[Excerpts from a dataset]
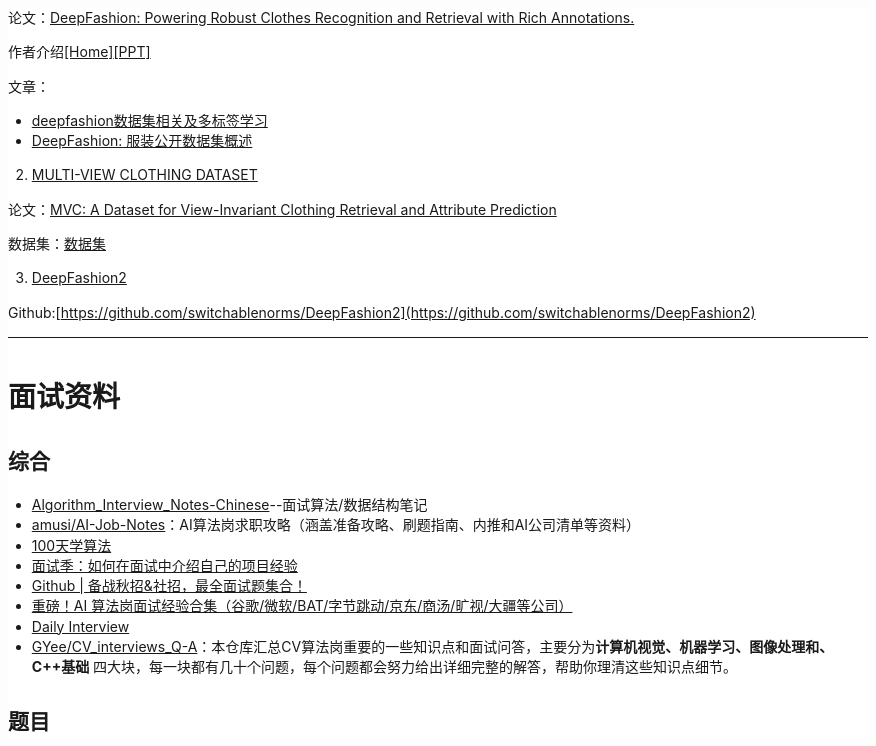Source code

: 论文：[DeepFashion: Powering Robust Clothes Recognition and Retrieval with Rich Annotations. ](https://www.cv-foundation.org/openaccess/content_cvpr_2016/papers/Liu_DeepFashion_Powering_Robust_CVPR_2016_paper.pdf)


作者介绍[[Home]](https://liuziwei7.github.io/)[[PPT]](http://www.360doc.com/content/18/0118/00/5315_722837872.shtml#)


文章：


- [deepfashion数据集相关及多标签学习](https://blog.csdn.net/tsq292978891/article/details/81712820)
- [DeepFashion: 服装公开数据集概述](https://blog.csdn.net/fuwenyan/article/details/78203803)



2. [MULTI-VIEW CLOTHING DATASET](https://github.com/MVC-Datasets/MVC)



论文：[MVC: A Dataset for View-Invariant Clothing Retrieval and Attribute Prediction](http://www.iis.sinica.edu.tw/papers/song/19692-F.pdf)


数据集：[数据集](http://mvc-datasets.github.io/MVC/)
​


3. [DeepFashion2](https://arxiv.org/pdf/1901.07973.pdf)

Github:[https://github.com/switchablenorms/DeepFashion2](https://github.com/switchablenorms/DeepFashion2)



---



# 面试资料


## 综合


- [Algorithm_Interview_Notes-Chinese](https://github.com/imhuay/Algorithm_for_Interview-Chinese)--面试算法/数据结构笔记
- [amusi/AI-Job-Notes](https://github.com/amusi/AI-Job-Notes)：AI算法岗求职攻略（涵盖准备攻略、刷题指南、内推和AI公司清单等资料）
- [100天学算法](https://github.com/coells/100days)
- [面试季：如何在面试中介绍自己的项目经验](https://mp.weixin.qq.com/s/Kk9iWraKfj2qfem-JE4OSQ)
- [Github | 备战秋招&社招，最全面试题集合！](https://mp.weixin.qq.com/s/xBqbqu8tLmUYx8F9Dqm09A)
- [重磅！AI 算法岗面试经验合集（谷歌/微软/BAT/字节跳动/京东/商汤/旷视/大疆等公司）](https://mp.weixin.qq.com/s/hqdCVgaqvhKyhR-ABWz5gw)
- [Daily Interview](https://github.com/datawhalechina/Daily-interview)
- [GYee/CV_interviews_Q-A](https://github.com/GYee/CV_interviews_Q-A)：本仓库汇总CV算法岗重要的一些知识点和面试问答，主要分为**计算机视觉、机器学习、图像处理和、C++基础** 四大块，每一块都有几十个问题，每个问题都会努力给出详细完整的解答，帮助你理清这些知识点细节。



## 题目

YOUR TASK: Change every "论文" in the rows above to "Paper", and give the text again with nothing else altered. Leave the pictures out.

OUTPUT FOR THIS TASK:
Source code

: Paper：[DeepFashion: Powering Robust Clothes Recognition and Retrieval with Rich Annotations. ](https://www.cv-foundation.org/openaccess/content_cvpr_2016/papers/Liu_DeepFashion_Powering_Robust_CVPR_2016_paper.pdf)


作者介绍[[Home]](https://liuziwei7.github.io/)[[PPT]](http://www.360doc.com/content/18/0118/00/5315_722837872.shtml#)


文章：


- [deepfashion数据集相关及多标签学习](https://blog.csdn.net/tsq292978891/article/details/81712820)
- [DeepFashion: 服装公开数据集概述](https://blog.csdn.net/fuwenyan/article/details/78203803)



2. [MULTI-VIEW CLOTHING DATASET](https://github.com/MVC-Datasets/MVC)



Paper：[MVC: A Dataset for View-Invariant Clothing Retrieval and Attribute Prediction](http://www.iis.sinica.edu.tw/papers/song/19692-F.pdf)


数据集：[数据集](http://mvc-datasets.github.io/MVC/)
​


3. [DeepFashion2](https://arxiv.org/pdf/1901.07973.pdf)

Github:[https://github.com/switchablenorms/DeepFashion2](https://github.com/switchablenorms/DeepFashion2)



---



# 面试资料


## 综合


- [Algorithm_Interview_Notes-Chinese](https://github.com/imhuay/Algorithm_for_Interview-Chinese)--面试算法/数据结构笔记
- [amusi/AI-Job-Notes](https://github.com/amusi/AI-Job-Notes)：AI算法岗求职攻略（涵盖准备攻略、刷题指南、内推和AI公司清单等资料）
- [100天学算法](https://github.com/coells/100days)
- [面试季：如何在面试中介绍自己的项目经验](https://mp.weixin.qq.com/s/Kk9iWraKfj2qfem-JE4OSQ)
- [Github | 备战秋招&社招，最全面试题集合！](https://mp.weixin.qq.com/s/xBqbqu8tLmUYx8F9Dqm09A)
- [重磅！AI 算法岗面试经验合集（谷歌/微软/BAT/字节跳动/京东/商汤/旷视/大疆等公司）](https://mp.weixin.qq.com/s/hqdCVgaqvhKyhR-ABWz5gw)
- [Daily Interview](https://github.com/datawhalechina/Daily-interview)
- [GYee/CV_interviews_Q-A](https://github.com/GYee/CV_interviews_Q-A)：本仓库汇总CV算法岗重要的一些知识点和面试问答，主要分为**计算机视觉、机器学习、图像处理和、C++基础** 四大块，每一块都有几十个问题，每个问题都会努力给出详细完整的解答，帮助你理清这些知识点细节。



## 题目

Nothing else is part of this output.